Today's letter is the first time since Mr Brown delegated responsibility for setting interest rates to the Bank of England in 1997 that such a letter has had to be written – a point Mr King is keen to emphasise.
"I am surprised that it has taken ten years and 120 meetings of the MPC before a deviation from inflation from target sufficient to trigger a letter has arisen," he writes.
"When the MPC was set up in 1997 the chances of going almost ten years without an open letter being triggered seemed negligible."
Explaining why he had allowed inflation to diverge away from the three per cent upper threshold, Mr King said that he had been directed by Mr Brown ten years ago to avoid distorting the UK economy in ways which could provoke "shocks and disturbances".

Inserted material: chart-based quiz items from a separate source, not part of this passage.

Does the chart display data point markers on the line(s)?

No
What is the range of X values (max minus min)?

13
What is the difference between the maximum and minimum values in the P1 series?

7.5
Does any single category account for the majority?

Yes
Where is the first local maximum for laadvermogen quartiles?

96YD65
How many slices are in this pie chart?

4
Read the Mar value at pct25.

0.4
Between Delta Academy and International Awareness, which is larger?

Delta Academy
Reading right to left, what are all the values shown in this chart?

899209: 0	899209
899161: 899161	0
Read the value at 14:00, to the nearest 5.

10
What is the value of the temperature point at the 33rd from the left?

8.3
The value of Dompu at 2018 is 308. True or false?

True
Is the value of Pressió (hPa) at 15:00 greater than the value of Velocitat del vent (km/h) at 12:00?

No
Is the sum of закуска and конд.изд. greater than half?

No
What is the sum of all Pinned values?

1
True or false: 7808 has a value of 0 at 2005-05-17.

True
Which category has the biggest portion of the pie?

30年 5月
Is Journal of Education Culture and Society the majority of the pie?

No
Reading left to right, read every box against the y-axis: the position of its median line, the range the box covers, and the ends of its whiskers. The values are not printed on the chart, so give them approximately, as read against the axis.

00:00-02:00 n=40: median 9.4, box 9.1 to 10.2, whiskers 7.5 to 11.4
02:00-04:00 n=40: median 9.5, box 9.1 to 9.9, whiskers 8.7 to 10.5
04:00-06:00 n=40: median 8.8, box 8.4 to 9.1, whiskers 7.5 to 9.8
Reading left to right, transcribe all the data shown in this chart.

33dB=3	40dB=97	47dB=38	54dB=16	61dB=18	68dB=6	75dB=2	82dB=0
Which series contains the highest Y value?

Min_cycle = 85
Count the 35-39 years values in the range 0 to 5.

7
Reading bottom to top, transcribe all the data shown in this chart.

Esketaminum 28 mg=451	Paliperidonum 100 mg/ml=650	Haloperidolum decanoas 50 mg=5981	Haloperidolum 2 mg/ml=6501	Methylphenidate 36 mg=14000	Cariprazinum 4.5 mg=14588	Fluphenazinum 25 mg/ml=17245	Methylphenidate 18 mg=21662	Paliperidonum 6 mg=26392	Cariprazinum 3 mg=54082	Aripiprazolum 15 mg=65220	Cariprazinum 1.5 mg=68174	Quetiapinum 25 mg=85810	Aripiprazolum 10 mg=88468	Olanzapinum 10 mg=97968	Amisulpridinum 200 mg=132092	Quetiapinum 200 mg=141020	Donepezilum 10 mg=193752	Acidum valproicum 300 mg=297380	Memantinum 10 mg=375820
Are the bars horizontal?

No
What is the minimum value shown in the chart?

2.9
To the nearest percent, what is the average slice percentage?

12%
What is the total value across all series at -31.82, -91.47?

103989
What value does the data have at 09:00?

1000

He outlined a series of factors which placed upward pressure on inflation in recent months, including recovering spending in the UK economy, sharp domestic energy price increases and increased capacity pressures.
In the short term, higher petrol prices, a record increase in furniture and furnishings and retailers putting up prices prior to Easter discounting contributed to the March figure, Mr King explained.
Despite these failures Mr King wrote that the MPC would "continue to look through the short-term volatility in inflation" to the anticipated fallback to the two per cent target by the end of the year.
Whether that will prevent the MPC from raising interest rates when it next meets remains to be seen.
Analysts have said it seems almost inevitable that the MPC – already uncertain as to whether a hike will be necessary before the expected falloff takes place – will raise rates from their current 5.25 per cent in May's decision.